** START OF TEXT SEGMENT **

Lawyers will typically know the paragraph, section, or even a point of the legal act they want to find
Others would rather describe a very specific case they encountered
Mixed cases: Maybe somebody knows the particular act, but not the paragraph?

You don’t need to choose just one method or build separate pipelines to serve both types of users! Hybrid search might be the solution you are looking for!

What is Hybrid Search?

There is no single definition of hybrid search, but in general, we can call a specific pipeline hybrid when it combines at least two different search methods.

It might be dense and sparse vectors in a chain, in which you:

Prefetch some candidates with dense vector search, then rerank them with sparse
Or vice versa: use sparse for retrieval and dense for reranking

So, we have retrievers and rerankers.

Complex Multi-Stage Pipelines

The options for building a hybrid search are endless. In some cases, people create really complex multi-stage search pipelines with:

Faster methods for the initial retrieval
Slower but more precise models reranking these pre-retrieved candidates

Qdrant’s Universal Query API allows you to build such complex pipelines in a single call.

Universal Query API

The Universal Query API was introduced in Qdrant 1.10. It consolidated all the other APIs in a single method and, most importantly for us, made it easier to build hybrid search pipelines.

** END OF TEXT SEGMENT **
** START OF MATERIAL PROVIDED **

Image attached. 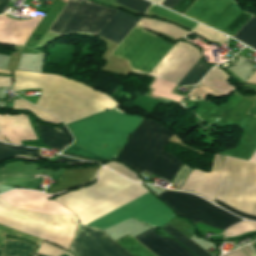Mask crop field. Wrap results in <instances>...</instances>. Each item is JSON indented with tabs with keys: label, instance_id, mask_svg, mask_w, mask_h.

** END OF MATERIAL PROVIDED **

## WHAT THE TASK ASKS
Rewrite the paragraph of the hybrid search text that begins "The Universal Query API was introduced" as a short bulleted list that keeps its main facts. The lines have no role in this exercise.

## ANSWER FOR THIS EXERCISE
- Introduced in Qdrant 1.10
- Consolidated all the other APIs into a single method
- Made building hybrid search pipelines easier